Oestrogen receptor (ER)- and progesterone receptor (PR)-negative (ER-PR-) breast cancer is associated with poorer prognosis compared with other breast cancer subtypes. High parity has been associated with an increased risk of ER-PR- cancer, but emerging evidence suggests that breastfeeding may reduce this risk. Whether this potential breastfeeding benefit extends to women at high risk of breast cancer remains critical to understand for prevention.
Using population-based ascertained cases (n=4011) and controls (2997) from the Breast Cancer Family Registry, we examined reproductive risk factors in relation to ER and PR status.

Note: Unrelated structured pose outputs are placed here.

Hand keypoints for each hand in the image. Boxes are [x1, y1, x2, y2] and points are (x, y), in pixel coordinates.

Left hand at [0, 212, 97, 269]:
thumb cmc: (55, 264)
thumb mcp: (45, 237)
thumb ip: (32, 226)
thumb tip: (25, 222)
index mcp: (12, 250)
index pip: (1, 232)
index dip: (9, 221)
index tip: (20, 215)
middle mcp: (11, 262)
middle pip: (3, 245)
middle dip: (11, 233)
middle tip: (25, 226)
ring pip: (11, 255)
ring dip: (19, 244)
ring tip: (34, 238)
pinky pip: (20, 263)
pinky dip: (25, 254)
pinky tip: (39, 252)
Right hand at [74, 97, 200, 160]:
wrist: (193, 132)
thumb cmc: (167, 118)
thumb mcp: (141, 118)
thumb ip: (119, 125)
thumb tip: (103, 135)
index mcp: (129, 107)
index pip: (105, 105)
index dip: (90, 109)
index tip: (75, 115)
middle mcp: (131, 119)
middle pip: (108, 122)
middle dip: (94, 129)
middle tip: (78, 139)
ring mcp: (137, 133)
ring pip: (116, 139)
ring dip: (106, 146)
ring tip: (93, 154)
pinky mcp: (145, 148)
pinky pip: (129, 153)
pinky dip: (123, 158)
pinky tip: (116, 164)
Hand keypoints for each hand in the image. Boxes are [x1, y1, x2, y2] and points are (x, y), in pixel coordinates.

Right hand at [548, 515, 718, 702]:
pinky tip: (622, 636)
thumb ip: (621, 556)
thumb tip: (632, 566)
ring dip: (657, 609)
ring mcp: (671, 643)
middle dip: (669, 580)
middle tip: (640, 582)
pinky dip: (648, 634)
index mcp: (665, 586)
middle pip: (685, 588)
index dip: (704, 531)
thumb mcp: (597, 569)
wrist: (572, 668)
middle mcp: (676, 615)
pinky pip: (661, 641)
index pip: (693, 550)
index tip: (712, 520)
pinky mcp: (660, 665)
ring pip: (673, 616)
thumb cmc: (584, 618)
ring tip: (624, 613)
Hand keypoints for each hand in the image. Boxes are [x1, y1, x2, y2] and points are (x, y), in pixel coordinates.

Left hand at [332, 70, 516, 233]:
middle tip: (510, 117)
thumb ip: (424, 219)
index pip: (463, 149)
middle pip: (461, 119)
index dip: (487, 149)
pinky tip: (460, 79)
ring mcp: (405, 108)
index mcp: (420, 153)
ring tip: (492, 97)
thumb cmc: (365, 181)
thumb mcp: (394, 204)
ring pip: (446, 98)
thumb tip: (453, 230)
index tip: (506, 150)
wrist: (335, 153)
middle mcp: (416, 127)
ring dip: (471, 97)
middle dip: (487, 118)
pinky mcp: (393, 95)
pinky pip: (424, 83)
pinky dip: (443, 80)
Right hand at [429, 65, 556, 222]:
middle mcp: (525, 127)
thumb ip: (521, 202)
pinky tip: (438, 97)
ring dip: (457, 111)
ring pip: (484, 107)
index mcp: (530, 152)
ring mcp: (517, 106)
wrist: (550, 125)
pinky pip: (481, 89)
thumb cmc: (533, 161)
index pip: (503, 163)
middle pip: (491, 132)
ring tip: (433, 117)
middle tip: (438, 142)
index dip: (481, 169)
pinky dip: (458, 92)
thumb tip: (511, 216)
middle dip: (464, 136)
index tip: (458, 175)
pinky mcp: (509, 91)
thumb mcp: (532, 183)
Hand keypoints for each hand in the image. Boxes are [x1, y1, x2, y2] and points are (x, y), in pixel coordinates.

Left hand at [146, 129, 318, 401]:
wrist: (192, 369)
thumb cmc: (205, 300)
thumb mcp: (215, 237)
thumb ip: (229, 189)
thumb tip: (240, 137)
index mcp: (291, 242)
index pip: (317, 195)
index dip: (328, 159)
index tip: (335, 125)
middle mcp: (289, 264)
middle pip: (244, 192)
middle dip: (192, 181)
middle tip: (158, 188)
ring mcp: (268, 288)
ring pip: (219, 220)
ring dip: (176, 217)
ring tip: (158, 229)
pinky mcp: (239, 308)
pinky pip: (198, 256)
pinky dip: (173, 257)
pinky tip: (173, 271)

High parity (=3 live births) without breastfeeding was positively associated only with ER-PR- tumours (odds ratio (OR)=1.57, 95% confidence interval (CI), 1.10-2.24); there was no association with parity in women who breastfed (OR=0.93, 95% CI 0.71-1.22). Across all race/ethnicities, associations for ER-PR- cancer were higher among women who did not breastfeed than among women who did. Oral contraceptive (OC) use before 1975 was associated with an increased risk of ER-PR- cancer only (OR=1.32, 95% CI 1.04-1.67). For women who began OC use in 1975 or later there was no increased risk.
Our findings support that there are modifiable factors for ER-PR- breast cancer and that breastfeeding in particular may mitigate the increased risk of ER-PR- cancers seen from multiparity.